Background
A CNC manufacturing facility operating 12 machining centers had no objective record of how each machine spent its time. Downtime events, setting periods, error conditions, and idle states were visible only to personnel standing in front of the machine — and only at the moment they occurred. There was no historical log, no duration data, and no way to compare machine utilization across shifts or across the facility.
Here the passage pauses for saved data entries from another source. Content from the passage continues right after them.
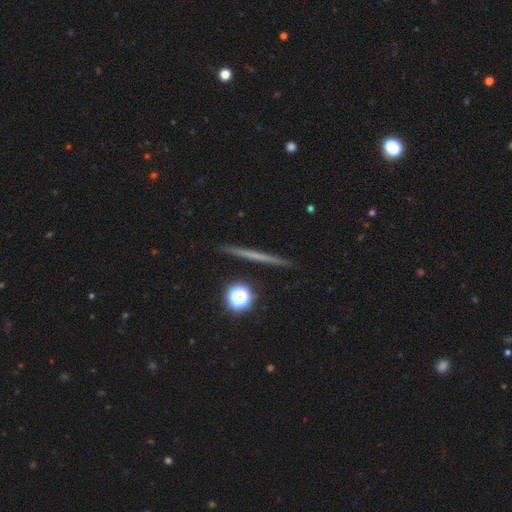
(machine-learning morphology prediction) smooth-or-featured: featured or disk: 47% | smooth: 43% | star or artifact: 10%
  merging: none: 91% | minor disturbance: 6% | merger: 2% | major disturbance: 1%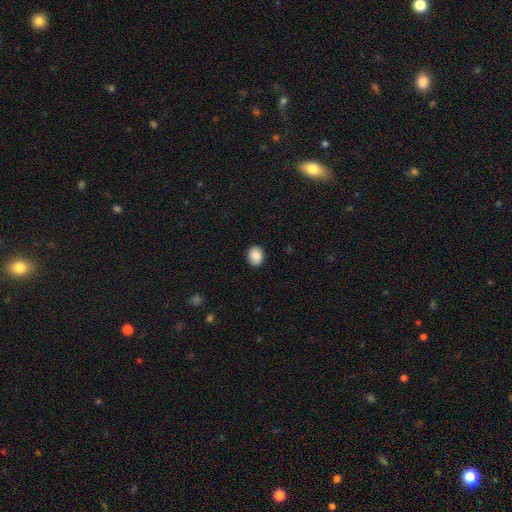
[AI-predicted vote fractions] Smooth or featured? smooth (89%)
How rounded? round (53%)
Merging? none (90%)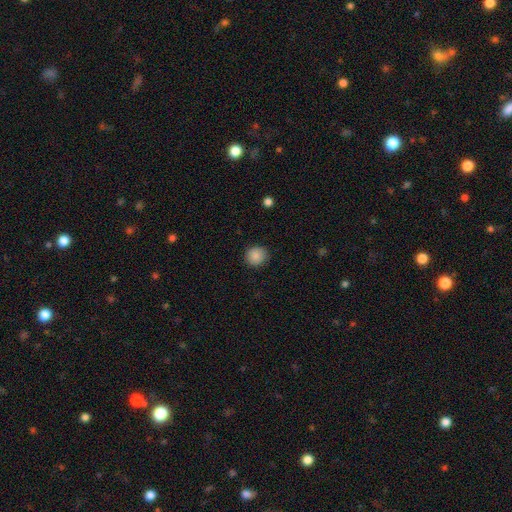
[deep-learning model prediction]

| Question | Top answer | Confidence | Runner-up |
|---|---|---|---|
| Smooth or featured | smooth | 87% | star or artifact (9%) |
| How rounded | round | 88% | in between (11%) |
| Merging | none | 89% | minor disturbance (8%) |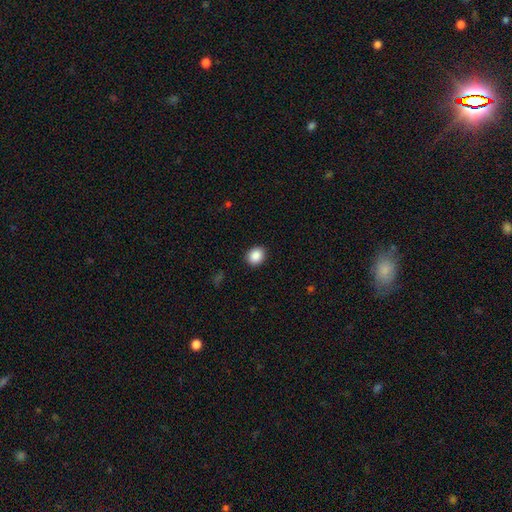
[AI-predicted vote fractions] Overall: smooth (88%). How rounded: round (65%; in between 34%). Merging: none (91%).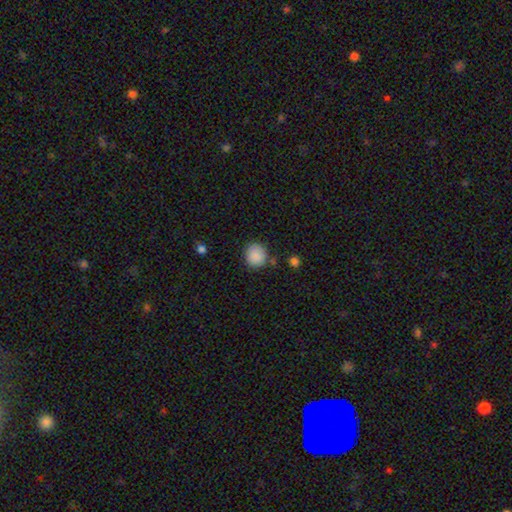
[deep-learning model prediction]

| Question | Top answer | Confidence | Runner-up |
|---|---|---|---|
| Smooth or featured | smooth | 88% | star or artifact (9%) |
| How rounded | round | 84% | in between (15%) |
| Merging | none | 80% | minor disturbance (13%) |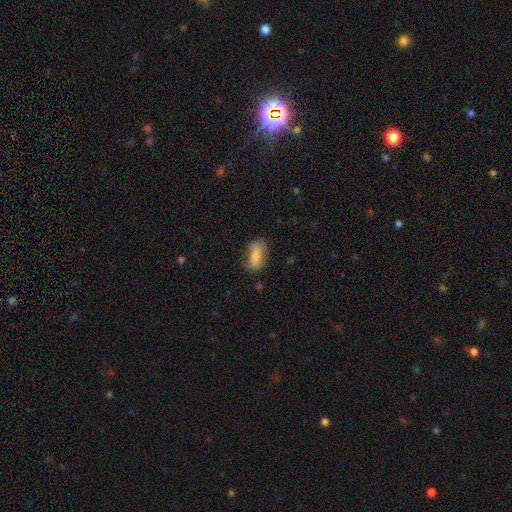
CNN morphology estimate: Smooth or featured?
  - smooth: 80% *
  - featured or disk: 12%
  - star or artifact: 8%
How rounded?
  - in between: 76% *
  - cigar-shaped: 20%
  - round: 4%
Merging?
  - none: 67% *
  - minor disturbance: 23%
  - major disturbance: 8%
  - merger: 2%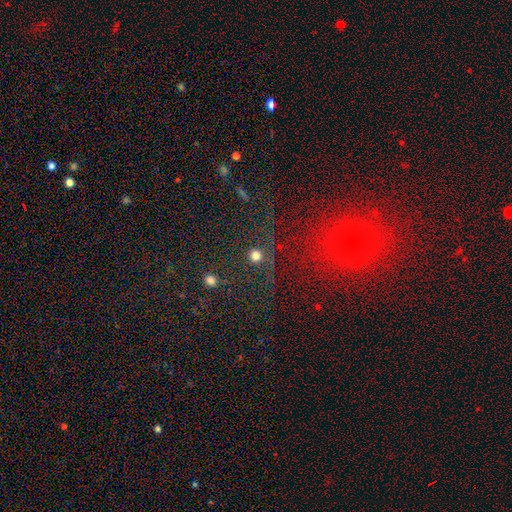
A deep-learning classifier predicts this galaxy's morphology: smooth 67%, star or artifact 25%, featured or disk 8%. Down the decision tree: how rounded — round (94%); merging — none (82%).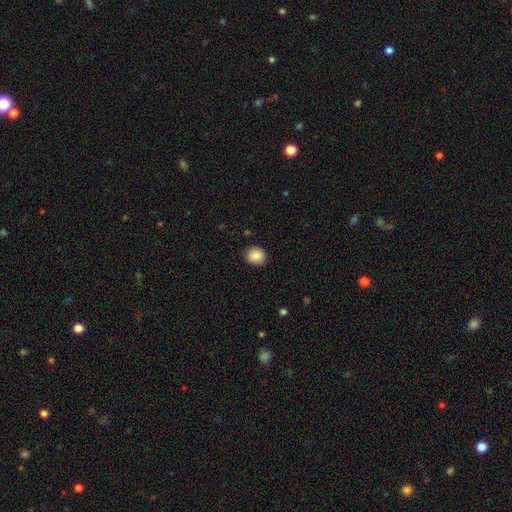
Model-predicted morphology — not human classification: This is clearly a smooth galaxy (88%). How rounded: clearly round (81%). Merging: clearly none (90%).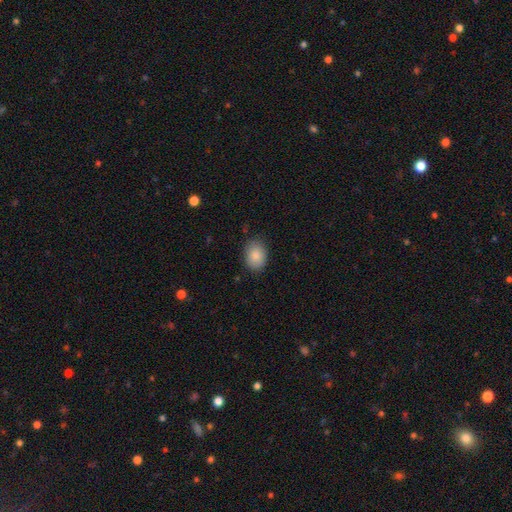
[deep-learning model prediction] Smooth or featured?
  - smooth: 87% *
  - star or artifact: 8%
  - featured or disk: 6%
How rounded?
  - in between: 72% *
  - round: 28%
  - cigar-shaped: 1%
Merging?
  - none: 83% *
  - minor disturbance: 13%
  - major disturbance: 3%
  - merger: 1%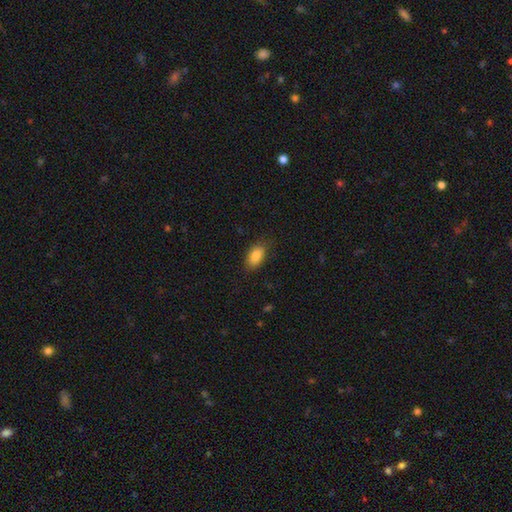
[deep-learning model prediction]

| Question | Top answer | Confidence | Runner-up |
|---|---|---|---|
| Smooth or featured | smooth | 86% | star or artifact (8%) |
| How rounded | in between | 91% | round (6%) |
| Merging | none | 79% | minor disturbance (16%) |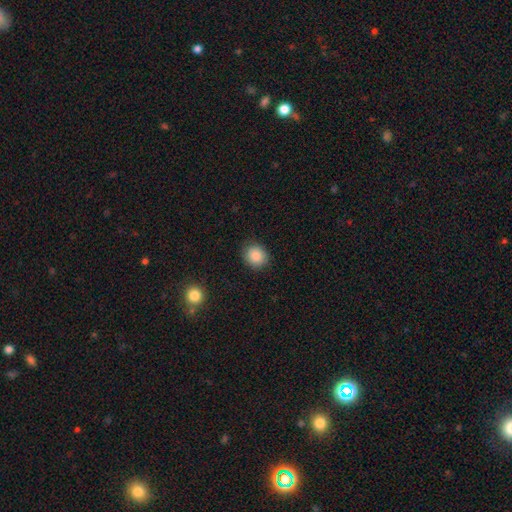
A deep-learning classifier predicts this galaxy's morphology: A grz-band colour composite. It shows a smooth galaxy with no disk features (87%) that is round (76%). Merging: none (86%).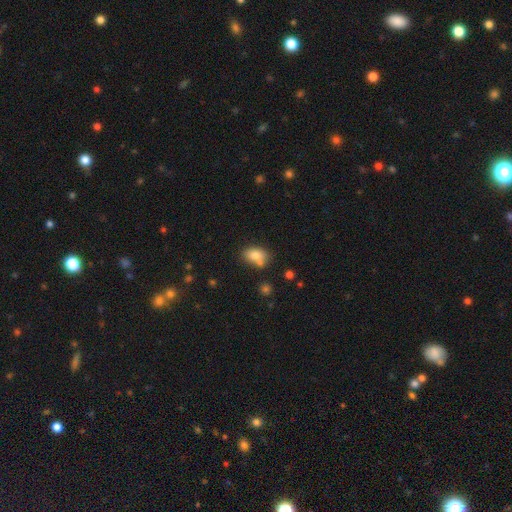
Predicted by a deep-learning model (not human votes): Overall: smooth (79%). How rounded: in between (80%). Merging: none (54%; merger 22%).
The factory already had Tower Lamps (signal lights) installed on each CNC machine, indicating running, setting, error, and off states through color signals. PT Phase Delta Control was engaged to capture these signals digitally and convert them into a structured, time-stamped monitoring system — without modifying any existing machine or controller.
System Requirement
Capture Tower Lamp signals (green/yellow/red/off) from 12 CNC machines in real time over the existing network
Record the duration and frequency of each machine state: Run-time, Setting-time, Down-time, Error-time, and Off-time
Allow configurable scheduled production times and planned downtime windows per machine, so unplanned events can be distinguished from planned ones
Generate graphical web-based reports accessible from the control room and management workstations
Implement without changes to existing CNC controllers or machine wiring
Project Implementation
Wireless I/O module — Tower Lamp signal acquisition per machine
Local Ethernet Network — Data transmission to monitoring server
Web-based monitoring platform — Real-time dashboard and historical reports
System Description

I/O modules were wired to the Tower Lamp terminals on each of the 12 CNC machines. The three-color lamp signals — green (running), yellow (setting/changeover), red (error/fault), and off — were read directly as digital inputs, converting a visual-only indicator into a continuous, time-stamped data stream transmitted over the Ethernet network to the monitoring server.
Each machine was configured with its scheduled production hours and any recurring planned downtime windows such as shift breaks or scheduled maintenance. The system used these parameters to classify each state event — distinguishing, for example, between a planned changeover and an unplanned fault stop of the same duration.
The monitoring platform accumulated data continuously, calculating per machine and per shift: total run time, cumulative setting time, number and duration of downtime events, error occurrences and their total duration, and off-time. All figures were available in real time on the dashboard and stored for historical trend analysis.
Graphical web reports were accessible from any workstation on the network, giving production managers and engineers the ability to review machine utilization patterns, identify which machines accumulated the most unplanned downtime, and compare performance across shifts — without requiring physical access to the shop floor.
Summary
The system gave the facility its first objective, time-stamped record of how each CNC machine spent every hour of operation. Tower Lamp signals that had previously served only as visual floor indicators became the data source for a full downtime analysis platform — deployed across 12 machines with no modifications to existing equipment.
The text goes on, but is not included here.